Some of the women of my family have had a little ongoing email discussion lately about the gift we have in a body. I don't know that all of you reading this share my same faith, but we believe that when Satan chose to rebel against our Father in Heaven, he was cast out -- he lost the chance to move forward in our eternal progression. He lost not only the chance to come here and be tested, but to gain a body. Somehow we needed these bodies to be able to fully continue progressing. They aren't perfect here, and won't be until they are resurrected, but my wise sister Amy reminded us of how lucky we are to have these bodies -- even with their aches and pains -- to feel the things they can feel, to push them and occasionally conquer their weaknesses. Satan, and those who followed him will never get to experience the things that we get to experience with these physical bodies, and at the moment I feel amazed at the range of experiences I've been able to have with this body in the last year or so -- from creating a little living baby, filling it kick inside me, nursing and snuggling him; to pushing my body from the three miles it could barely do after his birth to a point of being able to go out and run 26.2 long and exhausting miles through some of the prettiest scenery around.

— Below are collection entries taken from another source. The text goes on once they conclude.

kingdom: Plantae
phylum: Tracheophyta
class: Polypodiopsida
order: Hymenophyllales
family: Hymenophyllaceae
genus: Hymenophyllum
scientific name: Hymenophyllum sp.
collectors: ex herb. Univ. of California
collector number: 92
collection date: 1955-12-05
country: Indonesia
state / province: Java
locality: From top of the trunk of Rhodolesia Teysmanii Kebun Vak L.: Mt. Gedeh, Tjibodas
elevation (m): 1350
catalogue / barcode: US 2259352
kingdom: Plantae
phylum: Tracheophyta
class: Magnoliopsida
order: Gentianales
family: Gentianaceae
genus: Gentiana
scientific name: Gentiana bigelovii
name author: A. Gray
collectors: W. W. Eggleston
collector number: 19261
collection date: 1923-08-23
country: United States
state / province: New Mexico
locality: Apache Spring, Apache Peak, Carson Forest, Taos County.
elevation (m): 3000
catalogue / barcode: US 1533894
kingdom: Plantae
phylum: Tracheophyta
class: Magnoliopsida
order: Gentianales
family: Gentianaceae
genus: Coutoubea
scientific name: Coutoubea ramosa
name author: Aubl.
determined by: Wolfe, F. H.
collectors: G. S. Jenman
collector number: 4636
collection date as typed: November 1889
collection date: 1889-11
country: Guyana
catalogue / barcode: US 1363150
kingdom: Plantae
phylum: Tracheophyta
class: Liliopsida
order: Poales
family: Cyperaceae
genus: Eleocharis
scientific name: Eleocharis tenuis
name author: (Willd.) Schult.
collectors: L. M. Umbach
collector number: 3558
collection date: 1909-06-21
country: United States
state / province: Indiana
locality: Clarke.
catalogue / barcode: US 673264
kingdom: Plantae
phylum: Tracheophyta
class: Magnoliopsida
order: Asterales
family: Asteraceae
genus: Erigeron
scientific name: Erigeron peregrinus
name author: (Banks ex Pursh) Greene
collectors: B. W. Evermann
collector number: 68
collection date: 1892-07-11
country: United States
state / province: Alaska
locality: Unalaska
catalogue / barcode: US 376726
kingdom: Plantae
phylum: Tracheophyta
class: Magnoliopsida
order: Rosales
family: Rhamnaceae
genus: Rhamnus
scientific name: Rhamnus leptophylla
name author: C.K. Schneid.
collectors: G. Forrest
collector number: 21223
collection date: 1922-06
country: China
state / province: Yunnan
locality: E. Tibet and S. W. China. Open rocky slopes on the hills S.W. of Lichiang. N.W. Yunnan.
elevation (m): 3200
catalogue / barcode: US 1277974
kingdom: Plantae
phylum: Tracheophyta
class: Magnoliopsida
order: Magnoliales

So, it hurt, and the not doing as well/feeling as well as I have before was a disappointment, but really, amazing to even have had the experience. Saturday scared me enough that for most of the day I was sadly thinking how I would never dare to try that again, how I was too terrified of having another experience so hard . . . but our pain memory is a little short because already I am thinking how before too long I will need to prove to those darn marathons who's boss.
Now for a few last marathon pics:
My shoes honestly did get several compliments shouted at them during the race.How is it I look so smiley in these? That is not going to convince anyone I was dead at the end. Trust me, I was. All I could do was lie there on the wet soggy ground.
Oh, yes, and Megan's little Reed screaming his tiny little head off for me.